Exercise aim –
Using the entries below, give the count of lines that hold "down". Say nothing besides the number.
______________________________
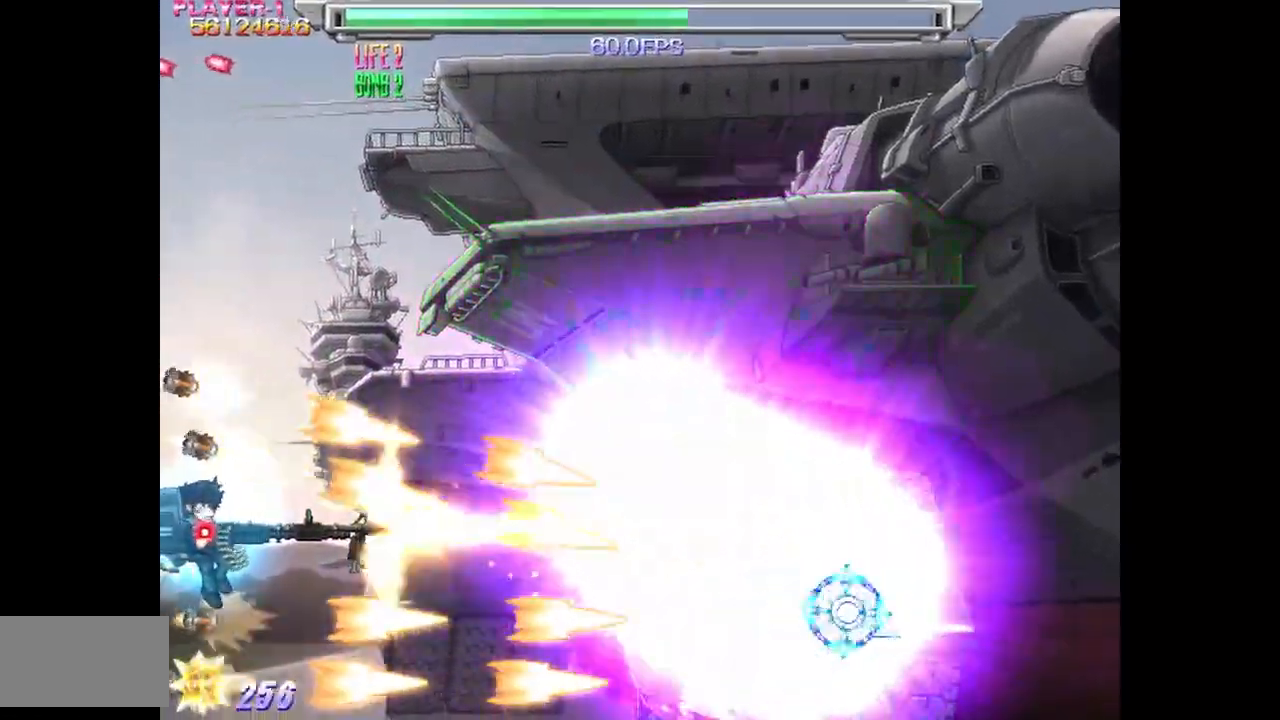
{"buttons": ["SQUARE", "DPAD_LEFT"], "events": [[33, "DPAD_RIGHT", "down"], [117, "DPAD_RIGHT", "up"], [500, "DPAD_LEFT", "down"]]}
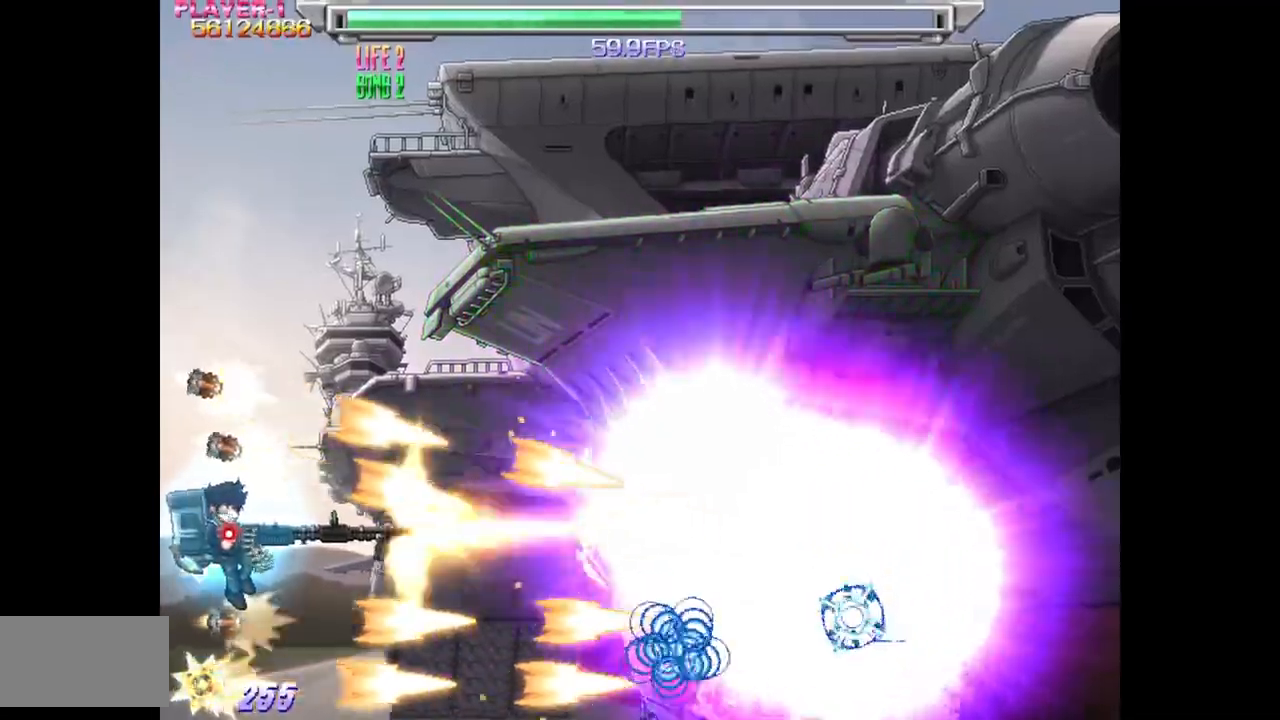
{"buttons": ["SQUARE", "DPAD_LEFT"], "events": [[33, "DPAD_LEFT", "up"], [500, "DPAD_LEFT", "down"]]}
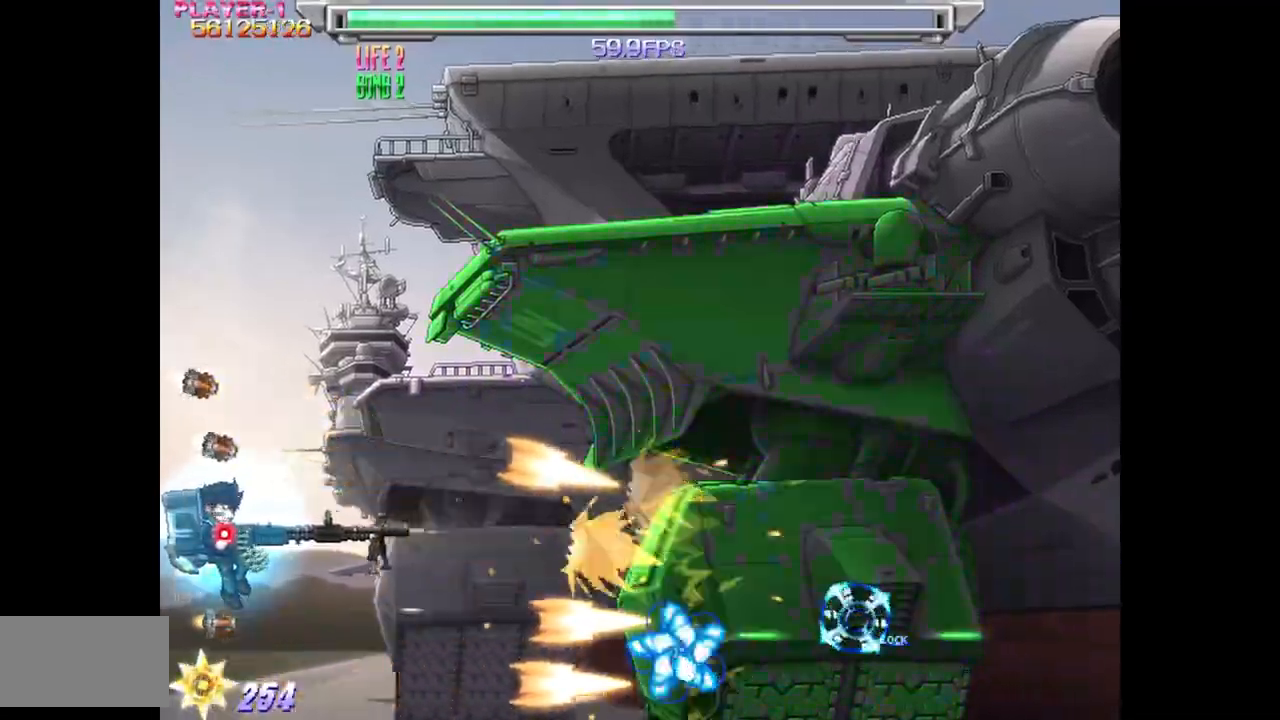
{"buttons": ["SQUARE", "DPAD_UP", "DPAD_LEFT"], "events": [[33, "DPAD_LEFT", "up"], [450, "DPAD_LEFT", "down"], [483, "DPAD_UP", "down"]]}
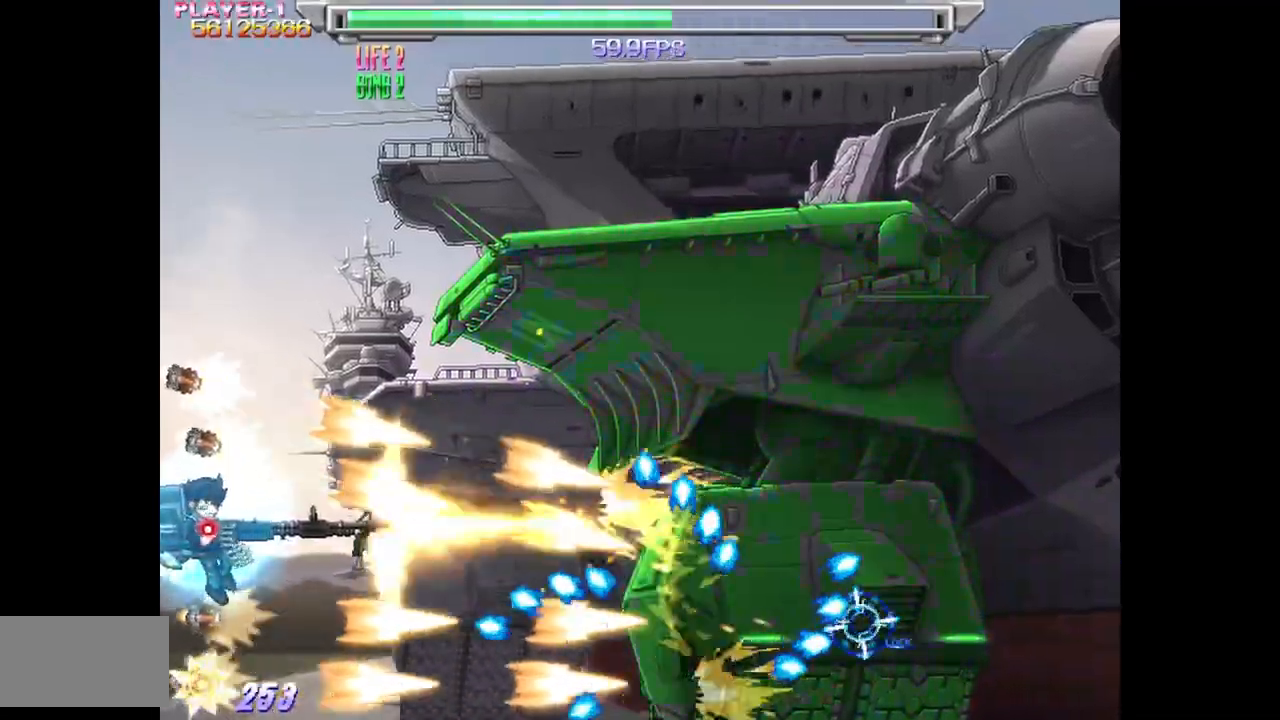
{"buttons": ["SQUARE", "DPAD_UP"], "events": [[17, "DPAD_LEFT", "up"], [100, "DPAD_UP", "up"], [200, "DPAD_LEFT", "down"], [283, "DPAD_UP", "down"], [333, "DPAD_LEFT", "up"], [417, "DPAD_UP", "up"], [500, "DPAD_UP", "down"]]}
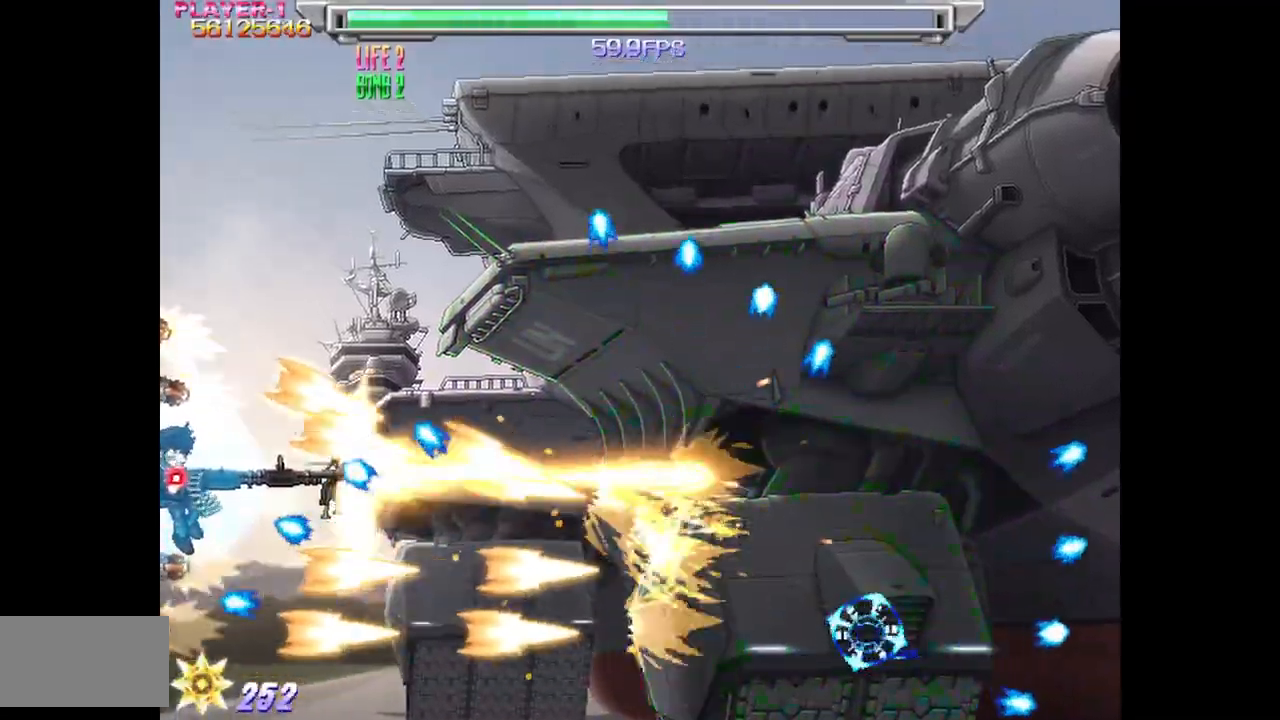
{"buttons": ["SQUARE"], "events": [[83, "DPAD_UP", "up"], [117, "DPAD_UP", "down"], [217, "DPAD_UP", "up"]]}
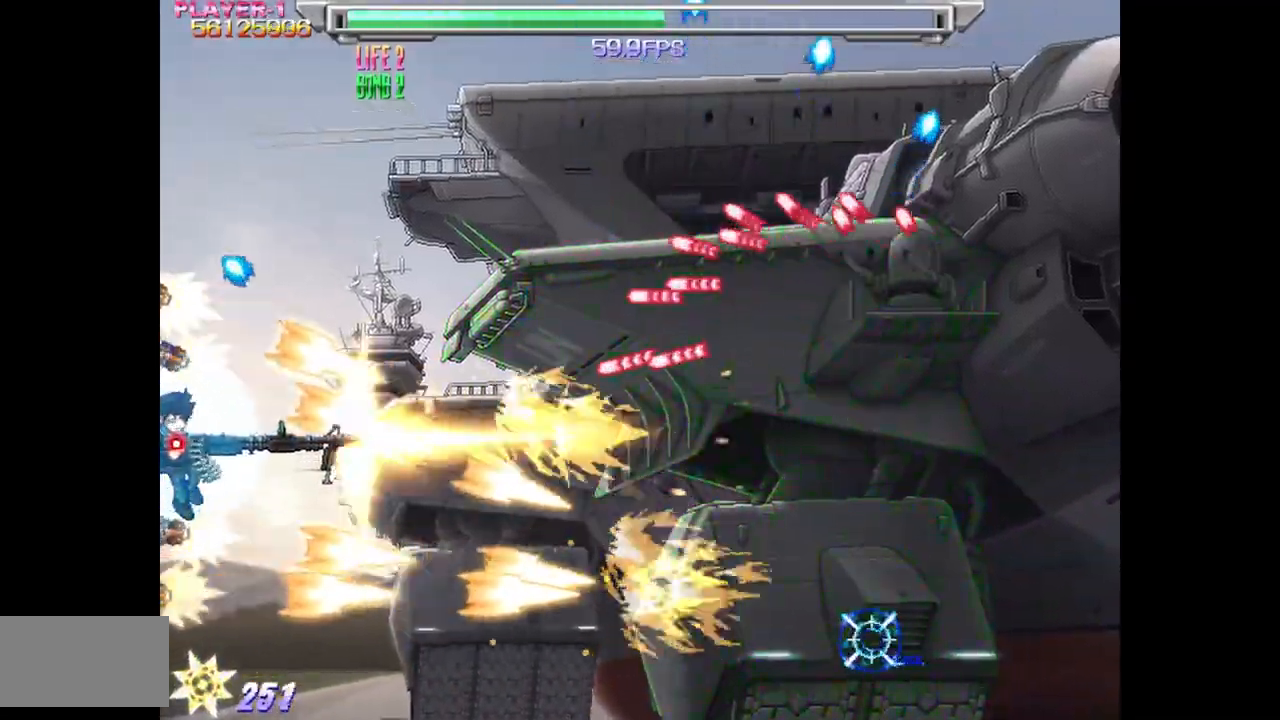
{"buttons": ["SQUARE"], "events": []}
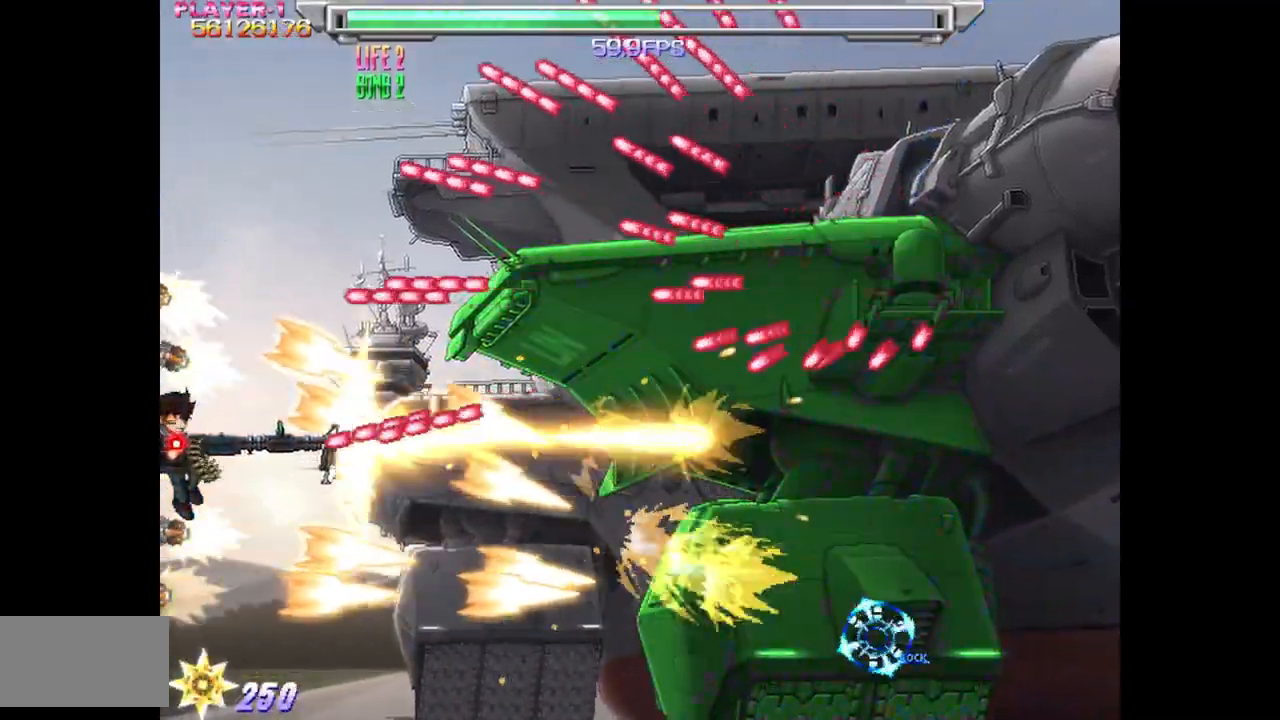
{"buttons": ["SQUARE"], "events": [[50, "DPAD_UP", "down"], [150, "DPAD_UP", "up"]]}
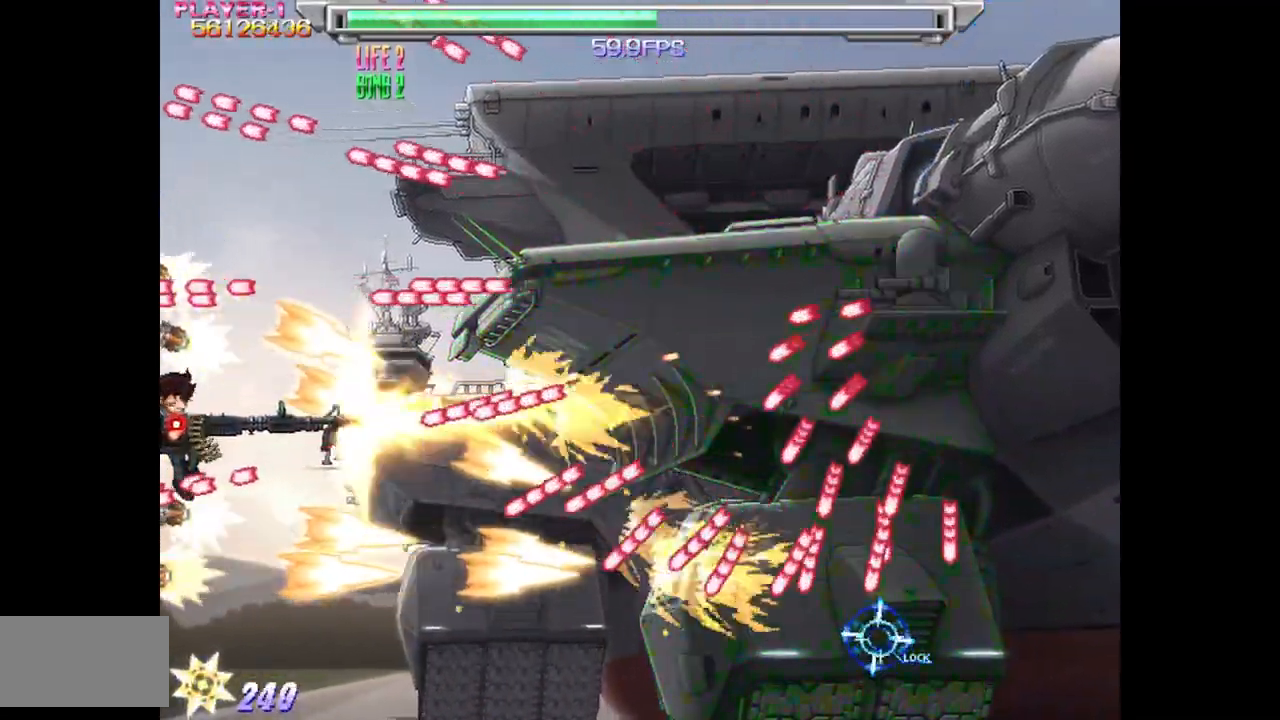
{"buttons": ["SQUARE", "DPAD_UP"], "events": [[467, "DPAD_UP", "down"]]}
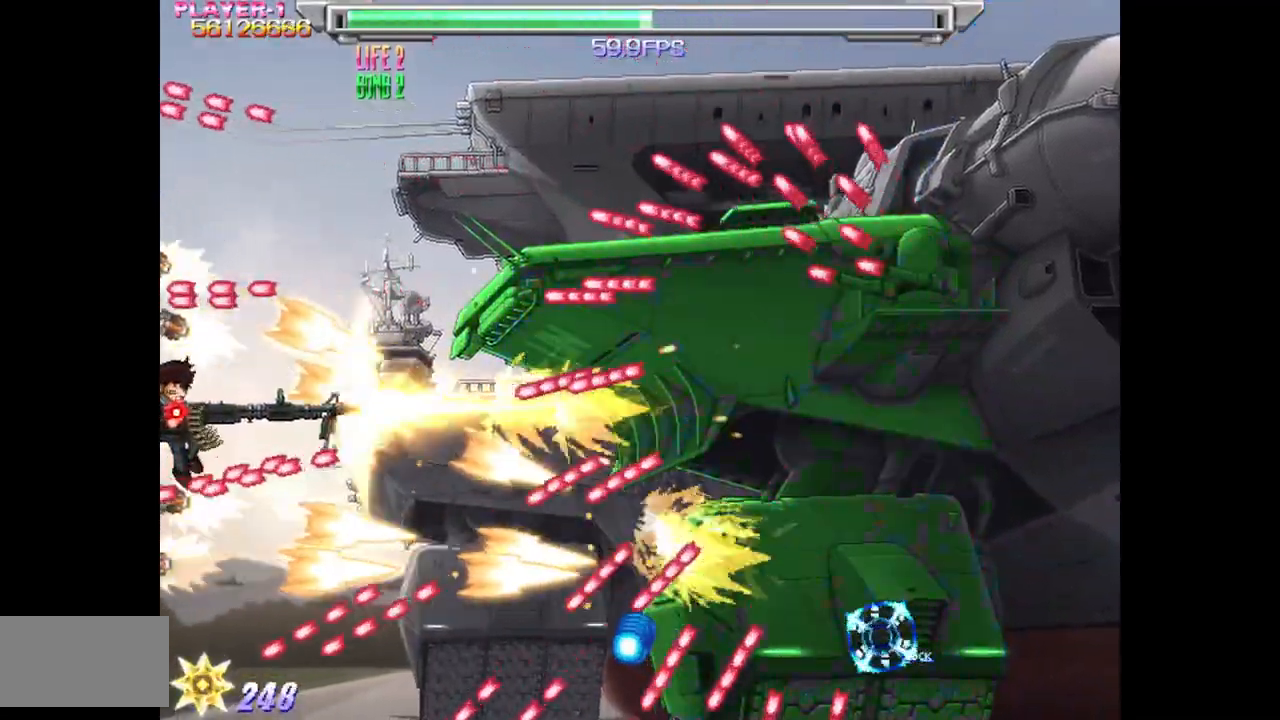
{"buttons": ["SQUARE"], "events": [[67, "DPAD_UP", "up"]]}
______________________________
Task output –
7